SUPPLIED PASSAGE START
Uncle Peter's Fairy Tale, (Longmans,) edited by Miss Sewell, seems to charm all ages. We have seen people from eighty years old to five greatly amused by it, though not always by the same parts; and the sober humour of the conversations, and the irony throughout, are as good as the fun of the literal fulfilment of the wishes.

How will our young readers like Alice in Wonderland in a German dress? Here she is, to be had of Macmillan and Co., with her pictures as charming as ever, and her fun even quainter for her grave German dress; though of course the parodies and plays on words lose something, yet it is very little comparatively.

Mr. Palgrave's Five Days Entertainments at Wentworth Grange (Macmillan) ought to have been earlier noticed. It is a mixture of old and new tales; each bearing on one of the five senses; and very pleasantly and brightly they do so-treating them poetically and romantically, not scientifically. We are glad that some of the old Italian and Eastern apologues should thus be put in our children's way.

Soimême (Masters) professes to be true. It is a dreary picture of perverseness, and we feel sad over it; but there are many clever little bits of description, and excellent maxims worth remembering. The scenery is all charmingly described.

Margaret Vere (S. P. C. K.) is a well-written tale of a selfish girl. It is a young lady's, not a poor girl's, story; and is written very well and thoughtfully; only happily people are not apt to go out upon tours, when the governess has a holiday, and the nurse-maid is new. The governess's difficulties are neatly put, and in a manner calculated to show girls the need of consideration.

And a tale called Erick Thorburn deserves special mention; for it is a beautiful pure high-minded story, with some exquisite characters in it, and must not be overlooked because (having been published by Messrs. Hurst and Blackett) it has been forced into three volumes, when it really contains no more reading than one such volume as 'One Year.' The hero himself, the sweet little heroine, and the mother, are as delightful home figures as we ever met with.
SUPPLIED PASSAGE END
EXTRACTED MATERIAL START
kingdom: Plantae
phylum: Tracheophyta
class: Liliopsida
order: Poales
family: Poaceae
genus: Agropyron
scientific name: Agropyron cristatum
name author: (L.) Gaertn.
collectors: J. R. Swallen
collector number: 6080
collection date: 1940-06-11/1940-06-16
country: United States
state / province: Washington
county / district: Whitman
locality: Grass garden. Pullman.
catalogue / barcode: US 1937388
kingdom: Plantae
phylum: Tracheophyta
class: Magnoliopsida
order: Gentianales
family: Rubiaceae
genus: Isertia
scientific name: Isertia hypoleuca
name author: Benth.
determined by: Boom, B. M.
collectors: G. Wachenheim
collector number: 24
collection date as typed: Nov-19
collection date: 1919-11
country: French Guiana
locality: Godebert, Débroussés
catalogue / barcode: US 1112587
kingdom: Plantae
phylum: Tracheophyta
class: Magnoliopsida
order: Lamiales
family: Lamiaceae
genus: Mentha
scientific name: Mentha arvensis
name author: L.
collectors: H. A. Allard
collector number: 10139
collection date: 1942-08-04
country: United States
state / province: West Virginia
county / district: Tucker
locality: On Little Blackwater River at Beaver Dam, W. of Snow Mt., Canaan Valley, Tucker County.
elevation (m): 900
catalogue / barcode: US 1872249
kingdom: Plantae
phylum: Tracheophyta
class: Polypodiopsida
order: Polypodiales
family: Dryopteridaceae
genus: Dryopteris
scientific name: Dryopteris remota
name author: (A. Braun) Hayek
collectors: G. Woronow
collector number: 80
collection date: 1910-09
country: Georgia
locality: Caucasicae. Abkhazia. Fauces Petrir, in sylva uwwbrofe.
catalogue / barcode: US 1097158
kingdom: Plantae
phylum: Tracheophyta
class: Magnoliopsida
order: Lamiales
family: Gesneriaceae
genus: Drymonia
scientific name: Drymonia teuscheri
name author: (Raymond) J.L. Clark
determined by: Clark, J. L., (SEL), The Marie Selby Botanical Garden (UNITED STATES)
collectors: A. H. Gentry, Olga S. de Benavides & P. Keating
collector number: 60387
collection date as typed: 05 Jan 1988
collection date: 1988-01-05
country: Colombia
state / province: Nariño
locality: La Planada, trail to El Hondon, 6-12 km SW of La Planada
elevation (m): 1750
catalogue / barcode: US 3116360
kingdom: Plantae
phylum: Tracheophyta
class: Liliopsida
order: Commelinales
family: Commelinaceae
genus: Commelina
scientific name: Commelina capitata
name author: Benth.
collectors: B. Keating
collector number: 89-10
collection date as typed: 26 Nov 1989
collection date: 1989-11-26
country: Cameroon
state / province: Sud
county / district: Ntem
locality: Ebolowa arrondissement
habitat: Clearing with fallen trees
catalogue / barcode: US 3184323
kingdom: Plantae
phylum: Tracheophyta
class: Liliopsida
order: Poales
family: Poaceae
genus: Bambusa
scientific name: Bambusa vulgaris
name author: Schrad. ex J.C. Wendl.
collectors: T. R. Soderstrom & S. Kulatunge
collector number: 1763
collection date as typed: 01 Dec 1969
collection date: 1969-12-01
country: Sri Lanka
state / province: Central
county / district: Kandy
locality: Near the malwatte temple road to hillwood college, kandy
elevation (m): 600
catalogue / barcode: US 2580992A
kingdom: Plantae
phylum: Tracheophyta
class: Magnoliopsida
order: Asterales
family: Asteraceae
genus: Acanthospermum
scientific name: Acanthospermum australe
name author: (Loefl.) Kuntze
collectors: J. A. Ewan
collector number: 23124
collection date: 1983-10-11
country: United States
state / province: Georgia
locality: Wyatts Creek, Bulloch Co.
EXTRACTED MATERIAL END
◆ **WHAT TO WORK ON**:
(1) Reproduce the passage from the book notices between "Uncle Peter's Fairy" and "very little comparatively.", inclusive.
(2) Answer these questions from the book notices:
(a) Who edited Uncle Peter's Fairy Tale?
(b) In Five Days Entertainments at Wentworth Grange, what does each tale bear on?
(c) Into how many volumes has Erick Thorburn been forced?
None of the dataset entries is needed for the work here.

◆ **OUTPUTS FOR THE TASKS**:
(1)
Uncle Peter's Fairy Tale, (Longmans,) edited by Miss Sewell, seems to charm all ages. We have seen people from eighty years old to five greatly amused by it, though not always by the same parts; and the sober humour of the conversations, and the irony throughout, are as good as the fun of the literal fulfilment of the wishes.

How will our young readers like Alice in Wonderland in a German dress? Here she is, to be had of Macmillan and Co., with her pictures as charming as ever, and her fun even quainter for her grave German dress; though of course the parodies and plays on words lose something, yet it is very little comparatively.

(2)
(a) Miss Sewell
(b) One of the five senses
(c) Three volumes